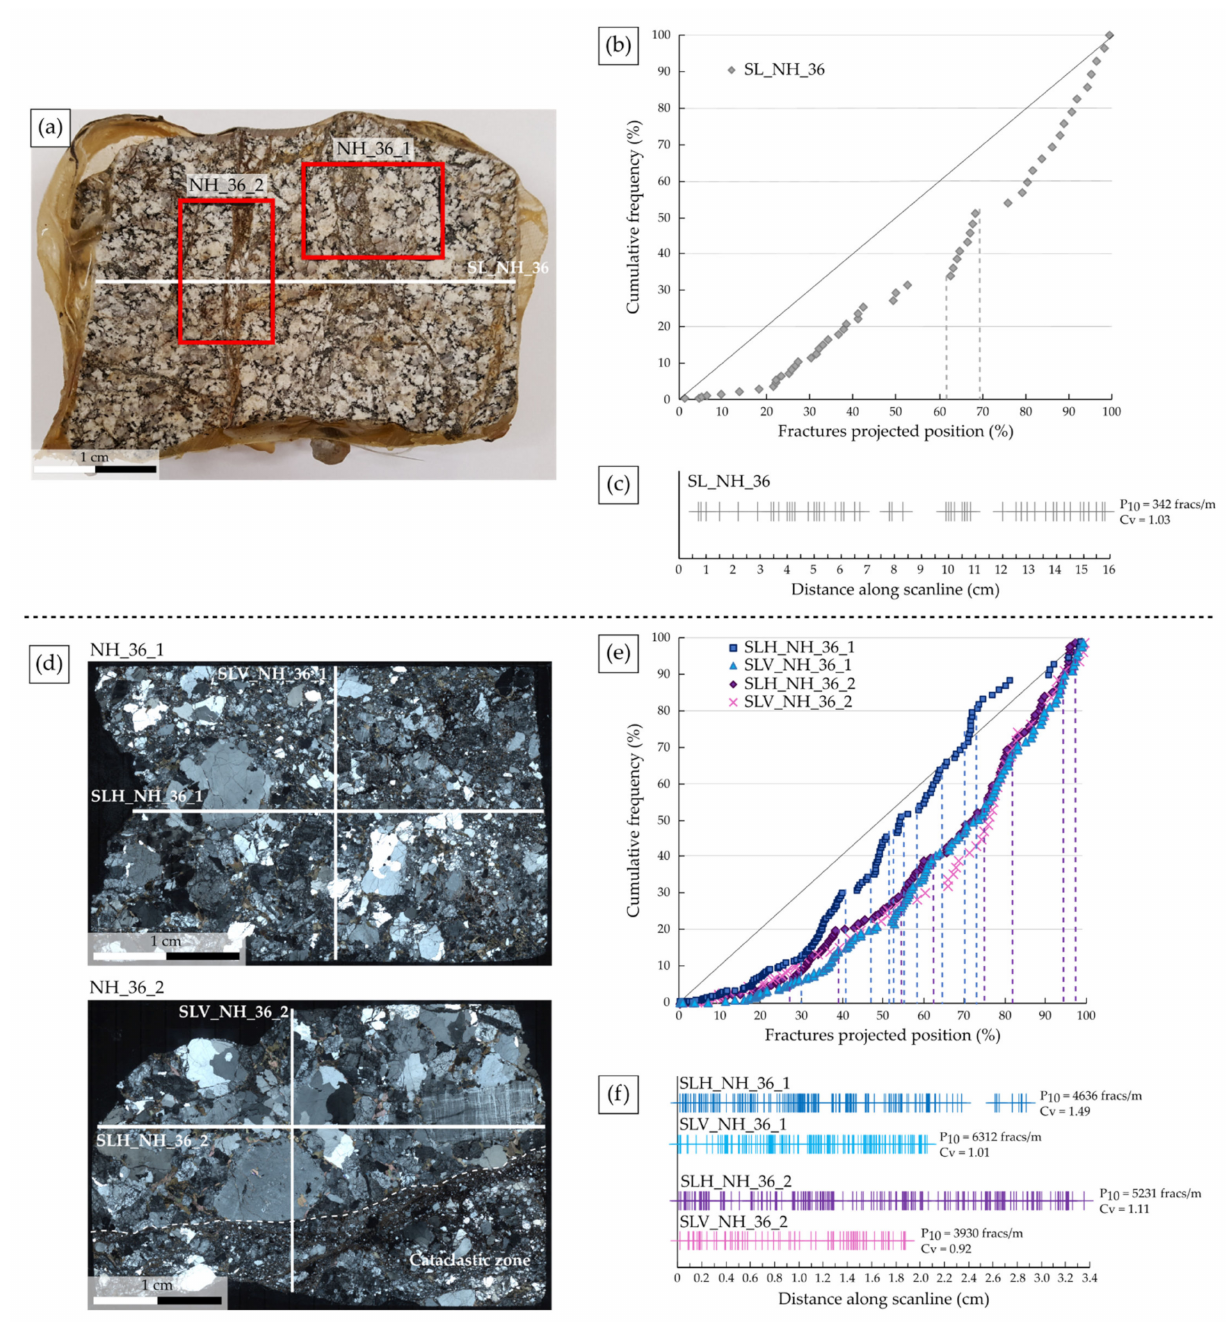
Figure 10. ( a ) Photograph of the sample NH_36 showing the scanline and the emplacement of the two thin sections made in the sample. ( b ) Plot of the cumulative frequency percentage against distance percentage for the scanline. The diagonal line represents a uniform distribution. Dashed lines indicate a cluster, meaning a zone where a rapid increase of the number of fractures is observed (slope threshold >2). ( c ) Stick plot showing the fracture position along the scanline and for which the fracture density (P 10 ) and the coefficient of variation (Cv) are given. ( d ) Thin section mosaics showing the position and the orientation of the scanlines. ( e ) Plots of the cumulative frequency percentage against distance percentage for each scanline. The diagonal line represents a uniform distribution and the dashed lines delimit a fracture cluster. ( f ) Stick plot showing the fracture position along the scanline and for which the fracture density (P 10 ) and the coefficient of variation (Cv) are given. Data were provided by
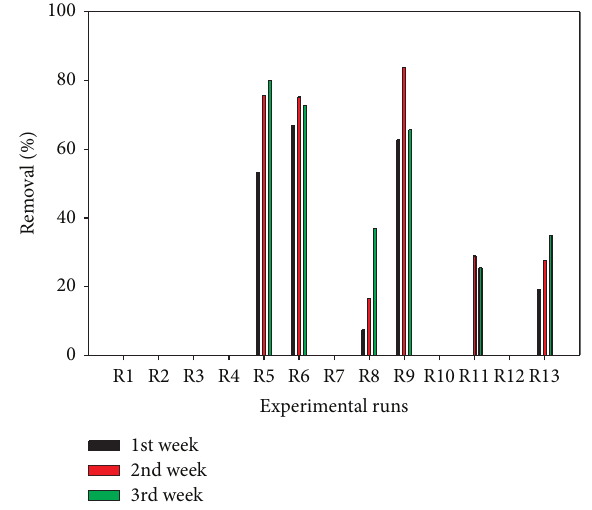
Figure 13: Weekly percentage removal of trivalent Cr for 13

————————

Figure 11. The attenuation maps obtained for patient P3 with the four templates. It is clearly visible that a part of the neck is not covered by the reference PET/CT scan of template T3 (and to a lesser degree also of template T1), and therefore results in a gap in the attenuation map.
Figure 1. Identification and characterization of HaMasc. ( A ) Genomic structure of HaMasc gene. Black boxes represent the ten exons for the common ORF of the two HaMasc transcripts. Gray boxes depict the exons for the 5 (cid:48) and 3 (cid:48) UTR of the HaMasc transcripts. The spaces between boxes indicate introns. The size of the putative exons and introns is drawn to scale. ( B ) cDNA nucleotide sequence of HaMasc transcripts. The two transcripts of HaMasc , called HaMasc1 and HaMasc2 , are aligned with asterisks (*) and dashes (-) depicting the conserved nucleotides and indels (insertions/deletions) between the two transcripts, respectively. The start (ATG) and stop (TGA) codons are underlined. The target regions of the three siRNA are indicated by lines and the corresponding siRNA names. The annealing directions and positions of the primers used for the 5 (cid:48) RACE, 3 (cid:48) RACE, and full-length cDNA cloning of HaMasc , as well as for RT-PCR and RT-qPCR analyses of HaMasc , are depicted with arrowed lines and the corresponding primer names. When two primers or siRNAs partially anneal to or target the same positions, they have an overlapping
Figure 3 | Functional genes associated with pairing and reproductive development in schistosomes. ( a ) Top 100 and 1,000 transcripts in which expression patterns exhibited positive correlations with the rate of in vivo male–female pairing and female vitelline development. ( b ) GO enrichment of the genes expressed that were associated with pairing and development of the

————————

What needs to be done: Tell how many lines of the data above contain the word "that", giving the number by itself.

Solution to this task: 2